*Job:* Search the records for "This". Copy every line where it appears.

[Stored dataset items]
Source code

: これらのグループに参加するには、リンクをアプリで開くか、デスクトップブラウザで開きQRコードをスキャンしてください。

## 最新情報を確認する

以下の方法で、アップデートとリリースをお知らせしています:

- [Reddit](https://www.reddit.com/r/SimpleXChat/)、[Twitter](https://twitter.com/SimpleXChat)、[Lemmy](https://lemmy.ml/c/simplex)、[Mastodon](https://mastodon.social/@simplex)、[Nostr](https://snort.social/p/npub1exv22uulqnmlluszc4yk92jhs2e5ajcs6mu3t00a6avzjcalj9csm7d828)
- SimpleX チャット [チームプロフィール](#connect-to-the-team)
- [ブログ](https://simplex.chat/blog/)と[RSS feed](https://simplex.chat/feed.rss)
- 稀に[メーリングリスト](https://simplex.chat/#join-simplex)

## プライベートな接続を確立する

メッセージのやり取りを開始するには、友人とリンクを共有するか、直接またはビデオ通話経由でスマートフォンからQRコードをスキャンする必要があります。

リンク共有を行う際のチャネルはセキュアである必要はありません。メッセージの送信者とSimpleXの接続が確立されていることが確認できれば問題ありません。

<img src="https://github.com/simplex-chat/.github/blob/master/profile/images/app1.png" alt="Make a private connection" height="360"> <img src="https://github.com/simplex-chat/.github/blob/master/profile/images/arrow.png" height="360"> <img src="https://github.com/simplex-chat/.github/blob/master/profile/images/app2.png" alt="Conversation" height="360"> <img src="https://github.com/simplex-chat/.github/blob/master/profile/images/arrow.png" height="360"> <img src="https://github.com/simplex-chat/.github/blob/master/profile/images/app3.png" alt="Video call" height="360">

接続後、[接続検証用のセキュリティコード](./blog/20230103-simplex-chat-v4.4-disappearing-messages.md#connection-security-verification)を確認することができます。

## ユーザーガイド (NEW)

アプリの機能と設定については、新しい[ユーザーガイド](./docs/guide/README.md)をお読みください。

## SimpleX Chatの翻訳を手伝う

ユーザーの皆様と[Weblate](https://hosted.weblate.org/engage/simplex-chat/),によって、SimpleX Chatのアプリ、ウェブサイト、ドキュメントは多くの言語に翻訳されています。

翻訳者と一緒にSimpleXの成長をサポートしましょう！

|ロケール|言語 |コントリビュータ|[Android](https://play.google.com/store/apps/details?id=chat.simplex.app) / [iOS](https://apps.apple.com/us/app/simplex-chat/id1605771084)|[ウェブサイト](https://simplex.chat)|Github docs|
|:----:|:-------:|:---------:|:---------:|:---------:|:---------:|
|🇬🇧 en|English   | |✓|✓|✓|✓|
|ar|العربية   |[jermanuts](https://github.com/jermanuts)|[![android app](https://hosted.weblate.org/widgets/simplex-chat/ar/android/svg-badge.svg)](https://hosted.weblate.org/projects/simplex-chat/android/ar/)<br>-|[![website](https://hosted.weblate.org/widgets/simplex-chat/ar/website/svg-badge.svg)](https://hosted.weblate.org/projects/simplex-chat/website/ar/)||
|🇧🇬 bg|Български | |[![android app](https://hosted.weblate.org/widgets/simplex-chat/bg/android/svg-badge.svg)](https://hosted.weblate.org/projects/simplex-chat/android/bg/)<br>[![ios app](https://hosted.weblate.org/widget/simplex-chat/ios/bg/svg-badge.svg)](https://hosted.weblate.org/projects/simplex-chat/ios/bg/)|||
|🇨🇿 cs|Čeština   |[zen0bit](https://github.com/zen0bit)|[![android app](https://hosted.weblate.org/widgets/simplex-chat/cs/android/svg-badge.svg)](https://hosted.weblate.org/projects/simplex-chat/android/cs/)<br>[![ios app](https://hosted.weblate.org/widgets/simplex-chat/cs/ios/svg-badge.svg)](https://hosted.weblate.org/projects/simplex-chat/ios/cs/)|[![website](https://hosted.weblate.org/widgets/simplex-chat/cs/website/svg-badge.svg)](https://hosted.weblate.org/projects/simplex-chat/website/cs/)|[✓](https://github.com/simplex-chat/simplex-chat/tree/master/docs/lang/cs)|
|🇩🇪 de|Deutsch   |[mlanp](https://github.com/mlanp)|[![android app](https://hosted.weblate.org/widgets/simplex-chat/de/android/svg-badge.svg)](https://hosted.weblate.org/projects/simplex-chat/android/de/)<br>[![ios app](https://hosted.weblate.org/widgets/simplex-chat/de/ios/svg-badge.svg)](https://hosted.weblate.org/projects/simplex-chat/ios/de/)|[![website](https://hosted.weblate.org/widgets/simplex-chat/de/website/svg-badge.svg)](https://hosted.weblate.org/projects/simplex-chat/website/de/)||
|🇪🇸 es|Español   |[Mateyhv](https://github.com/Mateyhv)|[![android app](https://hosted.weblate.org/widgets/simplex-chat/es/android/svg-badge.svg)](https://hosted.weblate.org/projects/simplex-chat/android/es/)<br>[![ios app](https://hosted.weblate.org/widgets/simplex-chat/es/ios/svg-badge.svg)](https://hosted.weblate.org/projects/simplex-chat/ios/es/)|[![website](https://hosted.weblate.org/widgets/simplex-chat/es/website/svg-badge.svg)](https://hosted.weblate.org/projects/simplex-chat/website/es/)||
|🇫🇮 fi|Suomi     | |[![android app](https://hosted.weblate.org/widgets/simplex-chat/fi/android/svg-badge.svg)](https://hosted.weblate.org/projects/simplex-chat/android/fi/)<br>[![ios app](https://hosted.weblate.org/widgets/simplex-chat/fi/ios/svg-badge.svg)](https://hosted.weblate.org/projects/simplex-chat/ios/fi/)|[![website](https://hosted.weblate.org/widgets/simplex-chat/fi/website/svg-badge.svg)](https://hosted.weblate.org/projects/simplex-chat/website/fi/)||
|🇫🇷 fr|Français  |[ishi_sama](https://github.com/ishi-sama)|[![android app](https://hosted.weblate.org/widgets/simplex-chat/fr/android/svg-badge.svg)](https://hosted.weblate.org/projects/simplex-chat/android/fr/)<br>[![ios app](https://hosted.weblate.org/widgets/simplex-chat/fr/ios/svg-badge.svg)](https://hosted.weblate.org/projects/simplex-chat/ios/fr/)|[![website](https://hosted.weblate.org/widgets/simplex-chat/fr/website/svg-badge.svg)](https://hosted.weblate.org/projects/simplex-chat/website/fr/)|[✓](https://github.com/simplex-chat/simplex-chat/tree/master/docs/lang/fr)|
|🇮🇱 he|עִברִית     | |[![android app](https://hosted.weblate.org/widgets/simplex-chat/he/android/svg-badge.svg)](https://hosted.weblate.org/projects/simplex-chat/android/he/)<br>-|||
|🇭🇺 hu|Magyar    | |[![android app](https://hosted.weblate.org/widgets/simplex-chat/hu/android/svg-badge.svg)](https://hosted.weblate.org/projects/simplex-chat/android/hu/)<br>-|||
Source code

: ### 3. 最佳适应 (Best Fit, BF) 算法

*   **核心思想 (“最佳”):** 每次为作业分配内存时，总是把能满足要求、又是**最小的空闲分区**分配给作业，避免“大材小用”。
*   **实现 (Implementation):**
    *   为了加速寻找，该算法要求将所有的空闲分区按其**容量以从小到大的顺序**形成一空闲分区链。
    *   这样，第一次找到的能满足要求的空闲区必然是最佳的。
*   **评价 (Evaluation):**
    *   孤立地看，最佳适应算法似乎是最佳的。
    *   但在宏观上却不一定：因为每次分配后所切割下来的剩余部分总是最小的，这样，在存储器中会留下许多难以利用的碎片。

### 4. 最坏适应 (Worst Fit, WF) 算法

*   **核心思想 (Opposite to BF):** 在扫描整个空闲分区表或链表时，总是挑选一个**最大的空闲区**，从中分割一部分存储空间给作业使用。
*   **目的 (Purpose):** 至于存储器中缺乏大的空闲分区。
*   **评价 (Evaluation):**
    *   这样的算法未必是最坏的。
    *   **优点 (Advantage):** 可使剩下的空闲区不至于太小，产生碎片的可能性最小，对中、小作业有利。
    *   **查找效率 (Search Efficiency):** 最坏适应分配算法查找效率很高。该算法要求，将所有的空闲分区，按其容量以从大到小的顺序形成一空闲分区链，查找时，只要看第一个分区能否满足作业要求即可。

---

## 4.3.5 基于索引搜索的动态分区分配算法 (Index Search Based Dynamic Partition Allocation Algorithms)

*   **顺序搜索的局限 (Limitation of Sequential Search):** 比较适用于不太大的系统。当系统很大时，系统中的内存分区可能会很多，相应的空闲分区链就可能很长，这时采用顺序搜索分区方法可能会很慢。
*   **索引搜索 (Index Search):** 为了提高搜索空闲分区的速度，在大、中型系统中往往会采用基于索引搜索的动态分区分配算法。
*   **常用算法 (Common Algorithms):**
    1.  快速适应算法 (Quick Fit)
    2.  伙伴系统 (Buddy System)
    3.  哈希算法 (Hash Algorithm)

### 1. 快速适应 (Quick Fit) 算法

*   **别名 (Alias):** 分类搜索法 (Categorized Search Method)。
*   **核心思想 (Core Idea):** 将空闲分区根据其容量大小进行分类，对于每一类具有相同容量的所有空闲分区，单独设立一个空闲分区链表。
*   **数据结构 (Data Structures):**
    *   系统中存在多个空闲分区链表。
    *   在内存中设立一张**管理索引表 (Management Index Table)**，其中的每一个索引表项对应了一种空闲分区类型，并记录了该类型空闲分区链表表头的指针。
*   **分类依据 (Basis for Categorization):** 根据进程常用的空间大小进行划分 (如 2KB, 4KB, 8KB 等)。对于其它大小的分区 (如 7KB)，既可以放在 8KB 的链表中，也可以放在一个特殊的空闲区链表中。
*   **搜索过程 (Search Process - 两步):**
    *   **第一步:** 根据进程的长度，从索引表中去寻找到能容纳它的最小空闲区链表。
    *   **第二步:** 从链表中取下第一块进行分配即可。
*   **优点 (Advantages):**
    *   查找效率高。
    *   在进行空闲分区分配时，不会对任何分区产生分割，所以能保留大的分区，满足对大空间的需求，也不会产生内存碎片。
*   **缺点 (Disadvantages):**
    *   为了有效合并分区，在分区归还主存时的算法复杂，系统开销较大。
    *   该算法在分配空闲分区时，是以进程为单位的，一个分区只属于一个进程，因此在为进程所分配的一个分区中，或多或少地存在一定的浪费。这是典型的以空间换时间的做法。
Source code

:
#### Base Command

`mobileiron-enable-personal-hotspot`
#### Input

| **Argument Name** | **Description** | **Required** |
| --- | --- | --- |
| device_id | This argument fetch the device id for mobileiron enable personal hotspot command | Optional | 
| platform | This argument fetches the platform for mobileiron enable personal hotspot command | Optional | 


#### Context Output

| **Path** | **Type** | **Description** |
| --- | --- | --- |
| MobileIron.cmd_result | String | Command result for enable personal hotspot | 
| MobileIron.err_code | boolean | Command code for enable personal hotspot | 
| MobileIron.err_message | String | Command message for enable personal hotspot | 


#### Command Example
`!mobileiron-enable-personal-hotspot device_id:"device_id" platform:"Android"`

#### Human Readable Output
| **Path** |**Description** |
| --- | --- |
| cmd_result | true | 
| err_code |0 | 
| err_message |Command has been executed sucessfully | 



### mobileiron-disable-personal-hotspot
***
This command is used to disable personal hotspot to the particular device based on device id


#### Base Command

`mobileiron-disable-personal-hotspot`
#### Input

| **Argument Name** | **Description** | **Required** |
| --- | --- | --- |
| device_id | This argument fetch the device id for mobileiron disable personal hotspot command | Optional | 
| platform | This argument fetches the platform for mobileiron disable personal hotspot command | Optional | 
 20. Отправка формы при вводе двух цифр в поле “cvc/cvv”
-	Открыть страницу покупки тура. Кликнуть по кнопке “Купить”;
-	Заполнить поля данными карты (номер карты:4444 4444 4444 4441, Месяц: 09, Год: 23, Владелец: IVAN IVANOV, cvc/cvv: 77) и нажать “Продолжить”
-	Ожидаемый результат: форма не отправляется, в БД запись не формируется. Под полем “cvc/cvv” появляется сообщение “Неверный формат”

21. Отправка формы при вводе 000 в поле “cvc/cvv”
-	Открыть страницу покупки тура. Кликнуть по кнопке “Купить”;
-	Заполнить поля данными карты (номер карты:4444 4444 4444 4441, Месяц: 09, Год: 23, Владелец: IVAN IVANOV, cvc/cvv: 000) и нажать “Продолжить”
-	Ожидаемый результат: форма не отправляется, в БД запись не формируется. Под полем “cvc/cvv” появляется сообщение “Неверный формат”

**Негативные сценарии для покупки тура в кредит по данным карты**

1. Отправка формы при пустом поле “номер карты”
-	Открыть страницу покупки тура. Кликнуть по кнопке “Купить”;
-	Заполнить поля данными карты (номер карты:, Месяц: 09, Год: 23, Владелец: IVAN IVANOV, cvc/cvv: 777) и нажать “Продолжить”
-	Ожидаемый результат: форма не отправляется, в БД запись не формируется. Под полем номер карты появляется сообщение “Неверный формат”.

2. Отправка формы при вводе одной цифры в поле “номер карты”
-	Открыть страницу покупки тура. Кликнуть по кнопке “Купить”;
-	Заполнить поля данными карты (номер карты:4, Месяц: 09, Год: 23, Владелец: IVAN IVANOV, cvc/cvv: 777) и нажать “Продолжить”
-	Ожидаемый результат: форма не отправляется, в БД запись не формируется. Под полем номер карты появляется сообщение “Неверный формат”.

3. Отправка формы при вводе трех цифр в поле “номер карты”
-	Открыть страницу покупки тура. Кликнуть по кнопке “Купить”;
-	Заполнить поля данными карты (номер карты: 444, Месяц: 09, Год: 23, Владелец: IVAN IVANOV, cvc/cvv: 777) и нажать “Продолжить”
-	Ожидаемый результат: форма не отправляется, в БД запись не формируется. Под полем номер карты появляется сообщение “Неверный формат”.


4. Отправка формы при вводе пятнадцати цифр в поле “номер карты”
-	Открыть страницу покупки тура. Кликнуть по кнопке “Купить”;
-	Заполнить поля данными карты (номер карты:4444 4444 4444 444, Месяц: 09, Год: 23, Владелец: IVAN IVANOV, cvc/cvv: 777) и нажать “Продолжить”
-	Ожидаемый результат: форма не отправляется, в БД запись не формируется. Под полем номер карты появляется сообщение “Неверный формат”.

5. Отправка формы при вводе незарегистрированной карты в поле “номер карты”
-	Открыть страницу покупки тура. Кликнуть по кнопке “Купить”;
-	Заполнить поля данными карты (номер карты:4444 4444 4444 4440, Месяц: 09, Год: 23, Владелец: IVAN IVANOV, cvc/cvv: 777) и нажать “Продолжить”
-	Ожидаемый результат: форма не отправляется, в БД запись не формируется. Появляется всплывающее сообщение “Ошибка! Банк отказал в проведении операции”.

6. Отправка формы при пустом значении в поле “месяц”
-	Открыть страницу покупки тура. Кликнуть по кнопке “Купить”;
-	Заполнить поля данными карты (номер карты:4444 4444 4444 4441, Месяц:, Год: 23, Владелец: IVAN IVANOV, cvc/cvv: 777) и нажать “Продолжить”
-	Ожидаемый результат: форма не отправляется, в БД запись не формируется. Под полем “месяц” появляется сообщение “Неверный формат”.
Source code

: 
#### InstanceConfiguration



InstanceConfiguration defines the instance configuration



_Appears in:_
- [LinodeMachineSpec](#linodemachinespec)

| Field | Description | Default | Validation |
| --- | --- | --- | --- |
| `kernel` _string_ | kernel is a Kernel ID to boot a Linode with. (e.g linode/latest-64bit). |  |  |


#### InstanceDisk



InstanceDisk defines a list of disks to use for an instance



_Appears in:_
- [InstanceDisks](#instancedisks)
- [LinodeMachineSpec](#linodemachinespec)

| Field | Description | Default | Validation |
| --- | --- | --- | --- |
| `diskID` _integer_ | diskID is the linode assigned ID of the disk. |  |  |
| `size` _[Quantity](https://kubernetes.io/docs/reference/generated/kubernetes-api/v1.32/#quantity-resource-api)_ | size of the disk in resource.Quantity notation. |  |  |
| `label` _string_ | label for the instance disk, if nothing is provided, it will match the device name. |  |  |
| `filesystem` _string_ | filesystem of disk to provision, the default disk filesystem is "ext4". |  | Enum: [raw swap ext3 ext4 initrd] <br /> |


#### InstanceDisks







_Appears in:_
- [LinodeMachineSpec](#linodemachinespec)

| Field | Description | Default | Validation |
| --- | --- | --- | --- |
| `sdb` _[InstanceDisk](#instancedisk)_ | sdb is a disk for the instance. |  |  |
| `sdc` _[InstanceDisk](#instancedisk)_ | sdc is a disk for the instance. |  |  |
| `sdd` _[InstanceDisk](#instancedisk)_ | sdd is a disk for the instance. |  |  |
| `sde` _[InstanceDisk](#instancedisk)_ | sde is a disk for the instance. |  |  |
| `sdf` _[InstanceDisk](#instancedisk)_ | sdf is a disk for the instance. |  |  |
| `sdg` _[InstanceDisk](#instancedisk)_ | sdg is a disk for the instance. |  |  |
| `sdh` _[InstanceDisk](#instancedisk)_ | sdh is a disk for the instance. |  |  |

*Expected answer:*
| device_id | This argument fetch the device id for mobileiron enable personal hotspot command | Optional | 
| platform | This argument fetches the platform for mobileiron enable personal hotspot command | Optional | 
This command is used to disable personal hotspot to the particular device based on device id
| device_id | This argument fetch the device id for mobileiron disable personal hotspot command | Optional | 
| platform | This argument fetches the platform for mobileiron disable personal hotspot command | Optional | 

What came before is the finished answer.